Dangerous chemicals found in food wrappers at major fast-food restaurants and grocery chains, report says.
Alarming levels of dangerous chemicals known as PFAS were discovered in food packaging at a number of well-known fast-food and fast-casual restaurants and grocery store chains, a new report found.
The highest levels of indicators for PFAS were found in food packaging from Nathan’s Famous, Cava, Arby’s, Burger King, Chick-fil-A, Stop & Shop and Sweetgreen, according to an investigation released Thursday by Consumer Reports.
Often called “forever chemicals” because they do not break down in the environment, PFAS are used in food packaging to prevent grease and water from soaking through food wrappers and beverage cups. PFAS can also be found in the ink used to print logos and instructions on food containers.
The new report comes more than two years into the Covid-19 pandemic, when the public has relied heavily on takeout and grocery deliveries. The US Centers for Disease Control and Prevention calls exposure to PFAS (per- and polyfluoroalkyl substances) a “public health concern,” citing studies that found the human-made chemicals can harm the immune system and reduce a person’s resistance to infectious diseases.
“There is evidence from human and animal studies that PFAS exposure may reduce antibody responses to vaccines,” stated the CDC and the Agency for Toxic Substances and Disease Registry. “More research is needed to understand how PFAS exposure may affect illness from COVID-19.”
Health impact of PFAS
PFAS chemicals are in many products: nonstick cookware, infection-resistant surgical gowns and drapes, cell phones, semiconductors, commercial aircraft and low-emission vehicles.
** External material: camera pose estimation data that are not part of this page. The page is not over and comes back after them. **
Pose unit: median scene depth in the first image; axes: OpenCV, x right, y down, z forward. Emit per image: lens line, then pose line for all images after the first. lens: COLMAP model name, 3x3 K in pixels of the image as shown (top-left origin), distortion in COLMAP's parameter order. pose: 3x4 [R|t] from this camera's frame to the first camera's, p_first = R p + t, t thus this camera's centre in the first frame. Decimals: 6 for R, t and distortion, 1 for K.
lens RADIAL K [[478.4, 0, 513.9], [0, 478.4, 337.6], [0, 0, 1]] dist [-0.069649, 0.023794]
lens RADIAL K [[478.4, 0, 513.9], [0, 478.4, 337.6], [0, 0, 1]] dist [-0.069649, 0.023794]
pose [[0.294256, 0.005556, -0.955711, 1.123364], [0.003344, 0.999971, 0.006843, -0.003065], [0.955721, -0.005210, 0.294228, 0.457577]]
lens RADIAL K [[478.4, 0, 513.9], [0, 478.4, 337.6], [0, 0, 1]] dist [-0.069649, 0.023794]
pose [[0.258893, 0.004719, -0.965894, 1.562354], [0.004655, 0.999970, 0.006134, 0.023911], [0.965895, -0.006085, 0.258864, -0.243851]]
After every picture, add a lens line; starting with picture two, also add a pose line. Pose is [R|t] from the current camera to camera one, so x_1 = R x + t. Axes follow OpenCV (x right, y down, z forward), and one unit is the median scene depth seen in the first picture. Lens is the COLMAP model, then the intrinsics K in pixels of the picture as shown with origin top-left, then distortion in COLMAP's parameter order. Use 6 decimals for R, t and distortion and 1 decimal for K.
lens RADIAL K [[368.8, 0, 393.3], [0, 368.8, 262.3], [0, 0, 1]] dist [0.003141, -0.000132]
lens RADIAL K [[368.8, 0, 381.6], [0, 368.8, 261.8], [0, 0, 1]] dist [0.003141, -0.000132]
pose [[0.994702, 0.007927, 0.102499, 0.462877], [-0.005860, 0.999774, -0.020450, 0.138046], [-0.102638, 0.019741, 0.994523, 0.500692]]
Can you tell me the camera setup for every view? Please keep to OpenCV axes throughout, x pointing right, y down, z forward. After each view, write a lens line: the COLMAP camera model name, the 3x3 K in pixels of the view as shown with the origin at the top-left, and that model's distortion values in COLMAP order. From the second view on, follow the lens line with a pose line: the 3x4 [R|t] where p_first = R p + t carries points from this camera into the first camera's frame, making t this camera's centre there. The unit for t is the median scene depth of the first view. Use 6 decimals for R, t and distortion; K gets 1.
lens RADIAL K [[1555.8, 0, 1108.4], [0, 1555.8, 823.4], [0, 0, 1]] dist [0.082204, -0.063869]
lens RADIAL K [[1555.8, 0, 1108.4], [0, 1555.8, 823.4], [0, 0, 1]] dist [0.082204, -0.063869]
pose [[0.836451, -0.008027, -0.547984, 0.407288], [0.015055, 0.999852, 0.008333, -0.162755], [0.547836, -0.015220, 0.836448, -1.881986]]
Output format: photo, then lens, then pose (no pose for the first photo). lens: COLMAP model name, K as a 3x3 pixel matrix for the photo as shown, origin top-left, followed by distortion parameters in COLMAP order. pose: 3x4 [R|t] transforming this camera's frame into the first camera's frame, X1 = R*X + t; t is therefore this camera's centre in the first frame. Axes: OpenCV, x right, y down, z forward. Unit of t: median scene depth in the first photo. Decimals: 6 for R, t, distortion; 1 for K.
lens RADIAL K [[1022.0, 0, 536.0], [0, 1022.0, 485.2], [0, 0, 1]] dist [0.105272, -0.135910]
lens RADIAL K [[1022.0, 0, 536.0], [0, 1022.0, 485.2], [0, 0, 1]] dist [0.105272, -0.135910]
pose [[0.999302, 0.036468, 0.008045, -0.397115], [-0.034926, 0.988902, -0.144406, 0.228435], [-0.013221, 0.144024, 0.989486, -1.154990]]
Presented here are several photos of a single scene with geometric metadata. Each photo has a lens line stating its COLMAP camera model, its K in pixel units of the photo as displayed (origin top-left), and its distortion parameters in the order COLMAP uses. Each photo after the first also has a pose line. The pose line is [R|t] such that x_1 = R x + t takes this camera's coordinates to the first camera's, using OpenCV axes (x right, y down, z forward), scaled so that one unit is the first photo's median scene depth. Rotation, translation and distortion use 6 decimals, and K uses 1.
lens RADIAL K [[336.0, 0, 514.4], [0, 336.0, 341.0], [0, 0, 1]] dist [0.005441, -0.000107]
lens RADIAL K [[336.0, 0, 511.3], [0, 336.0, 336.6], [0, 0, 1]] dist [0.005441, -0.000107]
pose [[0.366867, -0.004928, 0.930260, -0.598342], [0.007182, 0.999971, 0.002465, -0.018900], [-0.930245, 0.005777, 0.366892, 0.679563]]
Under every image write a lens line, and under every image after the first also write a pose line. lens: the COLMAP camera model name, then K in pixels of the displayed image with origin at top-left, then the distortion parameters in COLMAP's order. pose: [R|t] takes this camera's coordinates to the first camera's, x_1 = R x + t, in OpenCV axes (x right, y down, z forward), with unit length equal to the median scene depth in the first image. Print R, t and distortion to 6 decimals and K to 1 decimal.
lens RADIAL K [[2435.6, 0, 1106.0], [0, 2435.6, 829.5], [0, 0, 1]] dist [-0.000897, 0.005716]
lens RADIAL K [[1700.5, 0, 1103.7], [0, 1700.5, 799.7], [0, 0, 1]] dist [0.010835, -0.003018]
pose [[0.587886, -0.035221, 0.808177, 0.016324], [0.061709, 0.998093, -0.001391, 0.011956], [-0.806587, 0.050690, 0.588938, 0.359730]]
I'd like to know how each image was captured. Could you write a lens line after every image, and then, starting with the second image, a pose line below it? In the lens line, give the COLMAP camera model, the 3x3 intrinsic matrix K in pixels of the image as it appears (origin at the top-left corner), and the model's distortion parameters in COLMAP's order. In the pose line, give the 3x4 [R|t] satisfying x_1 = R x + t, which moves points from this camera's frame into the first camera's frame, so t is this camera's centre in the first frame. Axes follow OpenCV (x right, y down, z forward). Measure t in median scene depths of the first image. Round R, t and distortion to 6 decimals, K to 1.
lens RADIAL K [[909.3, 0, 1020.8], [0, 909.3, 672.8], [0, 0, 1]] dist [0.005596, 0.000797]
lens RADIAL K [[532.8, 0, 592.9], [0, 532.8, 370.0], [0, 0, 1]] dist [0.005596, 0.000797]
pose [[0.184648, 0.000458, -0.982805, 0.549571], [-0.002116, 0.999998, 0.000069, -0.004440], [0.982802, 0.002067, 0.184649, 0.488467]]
The chemicals also are used to make carpeting, clothing, and furniture resistant to stains, water and grease damage.
In use since the 1950s, PFAS are chemicals most Americans have “in their blood,” especially perfluorooctane sulfonic acid (PFOS) and perfluorooctanoic acid (PFOA),” according to the Agency for Toxic Substances and Disease Registry, which is charged with protecting the public from hazardous substances.
In the Consumer Reports investigation, the most common chemical found in the food packaging that was tested was PFOA, with PFOS coming in fifth, according to the report.
In addition to impacts on the immune system, the Agency for Toxic Substances and Disease Registry said studies in humans and lab animals have found links between certain PFAS chemicals and an increase in cholesterol levels, alterations in liver enzymes, a higher risk of developing kidney or testicular cancer, small reductions in infant birth weights and an additional risk of high blood pressure in pregnant women.
“PFAS have also caused birth defects, delayed development, and newborn deaths in lab animals,” the agency stated, while adding “not all effects observed in animals may occur in humans.”
As environmental groups and the public began to take notice of the health impacts of the chemicals, manufacturers started to voluntarily phase out the use of PFOS and PFOA in the US. Between 1999 and 2014, blood levels of PFOS in Americans had declined by more than 80% and blood levels of PFOA had declined by more than 60%, the Agency for Toxic Substances and Disease Registry stated.
However, “as PFOS and PFOA are phased out and replaced, people may be exposed to other PFAS,” the agency continued. Newer versions of PFAS in food packaging appear to be absorbed by food more readily than the older versions,according to a 2016 study.
Studies in Denmark have shown that PFAS do “migrate from the paper into the food,” Trier said. “Even though it was not 100%, we still saw substantial transmission. In general, transmission from packaging to food is increased as the temperature of the food rises and the time spent in wrapping materials increases.”